The rebels, who have been fighting for more than four decades for a more equitable distribution of wealth in Colombia, fund themselves largely through the cocaine trade, while holding hundreds of kidnapped hostages for ransom and political ends. The drug trafficking and kidnappings haven’t helped their reputation, which is why both Correa and Chavez have denied supporting them.

Killed in the bombing were Reyes, the FARC’s top spokesman, and 20 other guerrillas. Ecuador recovered 19 bodies and three wounded female rebels, including a Mexican philosophy student. By then, Colombian soldiers had already carried out the cadavers of Reyes and another rebel, along with three laptops containing the sensitive documents. Indignant, Chavez said “they wanted to show off the trophy” and called it “cowardly murder, all of it coldly calculated.”

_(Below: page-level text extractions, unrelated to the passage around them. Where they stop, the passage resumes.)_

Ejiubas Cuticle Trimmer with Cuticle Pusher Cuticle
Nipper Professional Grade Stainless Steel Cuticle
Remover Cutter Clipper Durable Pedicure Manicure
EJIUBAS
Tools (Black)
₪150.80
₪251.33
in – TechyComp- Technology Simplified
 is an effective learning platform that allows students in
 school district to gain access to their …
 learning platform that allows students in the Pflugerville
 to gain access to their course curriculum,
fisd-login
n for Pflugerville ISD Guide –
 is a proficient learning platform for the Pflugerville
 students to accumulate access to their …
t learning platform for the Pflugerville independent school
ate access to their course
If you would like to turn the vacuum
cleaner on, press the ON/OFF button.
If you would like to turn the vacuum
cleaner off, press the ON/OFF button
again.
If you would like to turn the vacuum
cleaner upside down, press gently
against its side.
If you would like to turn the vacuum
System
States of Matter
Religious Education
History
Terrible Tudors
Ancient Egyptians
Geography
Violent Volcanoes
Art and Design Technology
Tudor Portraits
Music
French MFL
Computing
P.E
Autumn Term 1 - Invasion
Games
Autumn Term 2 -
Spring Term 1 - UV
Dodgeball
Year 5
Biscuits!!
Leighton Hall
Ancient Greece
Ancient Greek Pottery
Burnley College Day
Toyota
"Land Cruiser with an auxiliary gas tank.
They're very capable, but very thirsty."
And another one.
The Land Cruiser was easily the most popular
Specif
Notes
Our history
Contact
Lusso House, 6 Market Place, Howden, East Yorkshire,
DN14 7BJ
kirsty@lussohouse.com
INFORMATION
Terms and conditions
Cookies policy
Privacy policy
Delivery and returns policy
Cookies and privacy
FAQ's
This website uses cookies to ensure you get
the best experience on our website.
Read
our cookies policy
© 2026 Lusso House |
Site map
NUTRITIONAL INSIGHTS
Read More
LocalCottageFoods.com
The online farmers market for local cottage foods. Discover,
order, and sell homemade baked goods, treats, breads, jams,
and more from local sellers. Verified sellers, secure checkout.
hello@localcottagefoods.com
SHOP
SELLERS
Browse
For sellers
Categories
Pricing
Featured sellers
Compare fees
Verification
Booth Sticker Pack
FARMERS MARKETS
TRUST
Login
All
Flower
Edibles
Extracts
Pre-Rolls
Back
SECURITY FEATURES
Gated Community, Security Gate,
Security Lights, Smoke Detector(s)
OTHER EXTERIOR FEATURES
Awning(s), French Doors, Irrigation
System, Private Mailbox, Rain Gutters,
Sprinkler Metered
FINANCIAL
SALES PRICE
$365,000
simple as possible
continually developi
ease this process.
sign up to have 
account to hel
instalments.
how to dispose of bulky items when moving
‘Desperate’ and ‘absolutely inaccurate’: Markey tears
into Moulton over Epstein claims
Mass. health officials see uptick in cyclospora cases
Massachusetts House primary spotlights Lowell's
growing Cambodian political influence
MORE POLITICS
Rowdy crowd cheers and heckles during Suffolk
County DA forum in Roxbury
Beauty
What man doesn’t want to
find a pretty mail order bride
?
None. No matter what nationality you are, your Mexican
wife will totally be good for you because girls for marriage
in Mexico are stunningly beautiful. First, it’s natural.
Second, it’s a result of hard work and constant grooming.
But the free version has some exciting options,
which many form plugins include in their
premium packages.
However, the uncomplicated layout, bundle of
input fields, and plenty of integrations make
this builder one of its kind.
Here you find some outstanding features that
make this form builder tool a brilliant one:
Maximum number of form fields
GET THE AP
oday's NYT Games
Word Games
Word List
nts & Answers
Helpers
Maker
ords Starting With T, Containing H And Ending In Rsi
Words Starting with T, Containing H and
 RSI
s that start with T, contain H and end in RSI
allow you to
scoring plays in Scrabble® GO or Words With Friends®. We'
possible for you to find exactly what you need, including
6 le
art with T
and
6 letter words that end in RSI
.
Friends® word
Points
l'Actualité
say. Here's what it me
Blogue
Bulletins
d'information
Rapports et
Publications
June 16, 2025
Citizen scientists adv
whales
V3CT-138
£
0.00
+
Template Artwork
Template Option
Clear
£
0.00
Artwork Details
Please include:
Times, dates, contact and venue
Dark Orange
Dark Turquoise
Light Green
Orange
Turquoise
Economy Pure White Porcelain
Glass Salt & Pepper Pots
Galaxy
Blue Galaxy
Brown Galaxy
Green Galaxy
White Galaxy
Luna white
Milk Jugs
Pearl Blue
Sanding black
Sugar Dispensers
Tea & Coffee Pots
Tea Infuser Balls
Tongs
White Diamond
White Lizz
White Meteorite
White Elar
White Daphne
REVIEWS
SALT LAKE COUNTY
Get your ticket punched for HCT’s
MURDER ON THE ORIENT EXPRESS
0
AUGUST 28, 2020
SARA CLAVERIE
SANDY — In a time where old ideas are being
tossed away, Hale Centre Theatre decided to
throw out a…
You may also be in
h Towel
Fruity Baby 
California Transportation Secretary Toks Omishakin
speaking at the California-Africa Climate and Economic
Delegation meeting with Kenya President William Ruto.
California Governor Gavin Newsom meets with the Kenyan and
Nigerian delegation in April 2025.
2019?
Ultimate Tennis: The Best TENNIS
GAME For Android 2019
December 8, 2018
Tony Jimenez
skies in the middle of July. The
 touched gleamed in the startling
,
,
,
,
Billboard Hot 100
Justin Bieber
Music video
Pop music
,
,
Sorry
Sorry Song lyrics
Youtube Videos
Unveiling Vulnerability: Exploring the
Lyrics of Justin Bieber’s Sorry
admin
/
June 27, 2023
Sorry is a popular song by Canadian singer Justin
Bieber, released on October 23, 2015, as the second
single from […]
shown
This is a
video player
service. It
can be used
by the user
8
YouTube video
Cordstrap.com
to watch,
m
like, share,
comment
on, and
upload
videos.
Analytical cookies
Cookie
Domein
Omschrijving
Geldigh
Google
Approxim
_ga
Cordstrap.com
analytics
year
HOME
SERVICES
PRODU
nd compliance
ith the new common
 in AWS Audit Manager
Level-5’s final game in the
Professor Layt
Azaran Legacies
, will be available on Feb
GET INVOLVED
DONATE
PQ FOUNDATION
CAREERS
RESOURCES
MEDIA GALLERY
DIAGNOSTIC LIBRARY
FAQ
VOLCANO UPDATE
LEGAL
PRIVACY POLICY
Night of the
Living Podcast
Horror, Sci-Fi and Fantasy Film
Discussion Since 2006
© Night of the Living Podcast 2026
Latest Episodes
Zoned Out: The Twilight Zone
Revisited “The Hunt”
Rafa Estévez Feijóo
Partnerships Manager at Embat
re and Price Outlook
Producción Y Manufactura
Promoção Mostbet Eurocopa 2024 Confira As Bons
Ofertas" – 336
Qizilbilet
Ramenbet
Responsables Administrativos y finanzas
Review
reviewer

“This could be the start of a war in South America,” Chavez said.

But Naranjo said laptops show Venezuela’s growing responsibility for the conflict.

The $300 million payment was mentioned in a Feb. 14 message in Reyes laptop, along with documents suggesting rebels discussed a possible arms transfer from Venezuela, and revealing close ties between Manuel “Sureshot” Marulanda, the top FARC leader, and Venezuela’s government. He quoted one message from Marulanda to Chavez saying “We will always be ready, in the case of gringo aggression, to provide our modest knowledge in defense of the Bolivarian revolution in Venezuela.” “This implies more than cozying up, but an armed alliance between the FARC and the Venezuelan government,” Naranjo said. Naranjo said other documents show deepening ties between the rebels and Correa. Ecuador acknowledged that its internal security minister, Gustavo Larrea, met with a FARC emissary but said the intent was strictly humanitarian — to seek the release of hostages held by the rebel group.

Still another document in Reyes’ laptop suggests the rebels sent Chavez money when he was jailed in 1992 for leading a coup attempt, Naranjo said. At the time, he was plotting the comeback that eventually led to his election as president in 1998.